Here “it” is: The fish will tell you what they want to eat. Figuratively of course. More accurately stated, for those willing to observe it, the fish you are looking for will show you what they want to eat. And upon further inspection, how.
I relearn this lesson time and again. A story from last spring stays in the forefront of my mind, especially in spring.
While scouting kayaking locations from the bank one morning, my brother and I found bass actively feeding on shad. We launched the kayaks and set off in hot pursuit. After 45 minutes and zero strikes on myriad baits, I changed my mind. I reanalyzed the situation.
What were the bass feeding on? Shad.
What size were the shad? About two inches.
What colors imitate shad? White and silver.

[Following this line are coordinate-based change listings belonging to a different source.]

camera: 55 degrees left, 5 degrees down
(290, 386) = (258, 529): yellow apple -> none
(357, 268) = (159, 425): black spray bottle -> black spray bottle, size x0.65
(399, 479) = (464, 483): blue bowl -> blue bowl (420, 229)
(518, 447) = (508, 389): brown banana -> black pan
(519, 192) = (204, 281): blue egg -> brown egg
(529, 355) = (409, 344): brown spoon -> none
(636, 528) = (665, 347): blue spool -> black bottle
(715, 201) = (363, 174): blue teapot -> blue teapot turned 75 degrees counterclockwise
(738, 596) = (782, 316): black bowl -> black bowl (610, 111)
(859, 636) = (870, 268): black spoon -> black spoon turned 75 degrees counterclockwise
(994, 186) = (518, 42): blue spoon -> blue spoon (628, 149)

What speed were the shad moving? Fast.
What baits did I have that I could mimic the shad? One. An Excalibur XR25 Lipless Crankbait in Sexy Shad.

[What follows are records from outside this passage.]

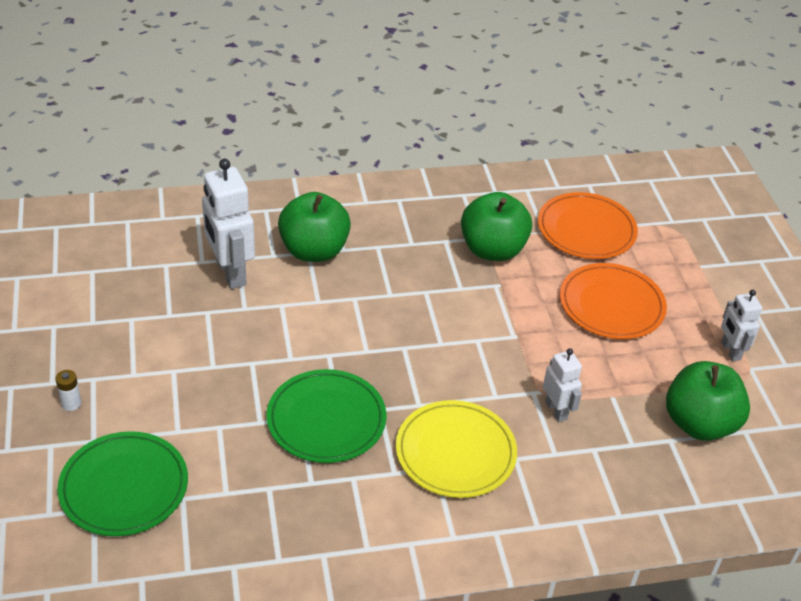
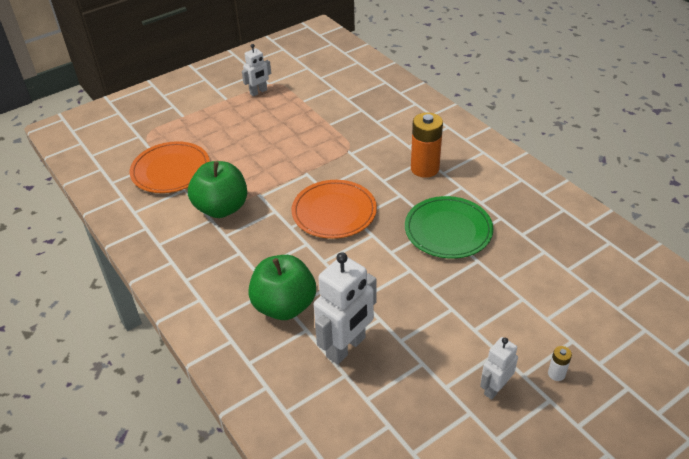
camera: 110 degrees left, 0 degrees up
(124, 487) = (589, 302): green plate -> none
(455, 452) = (424, 168): yellow plate -> orange battery
(556, 410) = (358, 141): white robot -> white robot (494, 388)
(611, 305) = (247, 142): orange plate -> orange plate (334, 212)
(699, 423) = (327, 92): green apple -> none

I tied it on and second cast landed a fish. I immediately called to Lance and let him know what the pattern was. He tied on a Strike King Red Eye Shad in Chrome and started catching them as well.
Why did I spend so much time throwing my confidence baits? Because I was confident I knew what the fish wanted. They told me otherwise with their closed mouths near my baits and continued feasting around me. The fish offered display after display of what dinner they preferred. I just didn’t want to see it. I wasn’t actively watching for it.Sometimes we need to slow down, watch, listen, learn from our surroundings and then and only then, using our acquired knowledge from past and present, give the fish what it wants to which it in turn will give us what we want.
This lesson applies to more than just fishing though sometimes it takes a day on the water to remind us. A simple fish can teach us what we refuse to hear from others. Well played Mother Nature. Well played.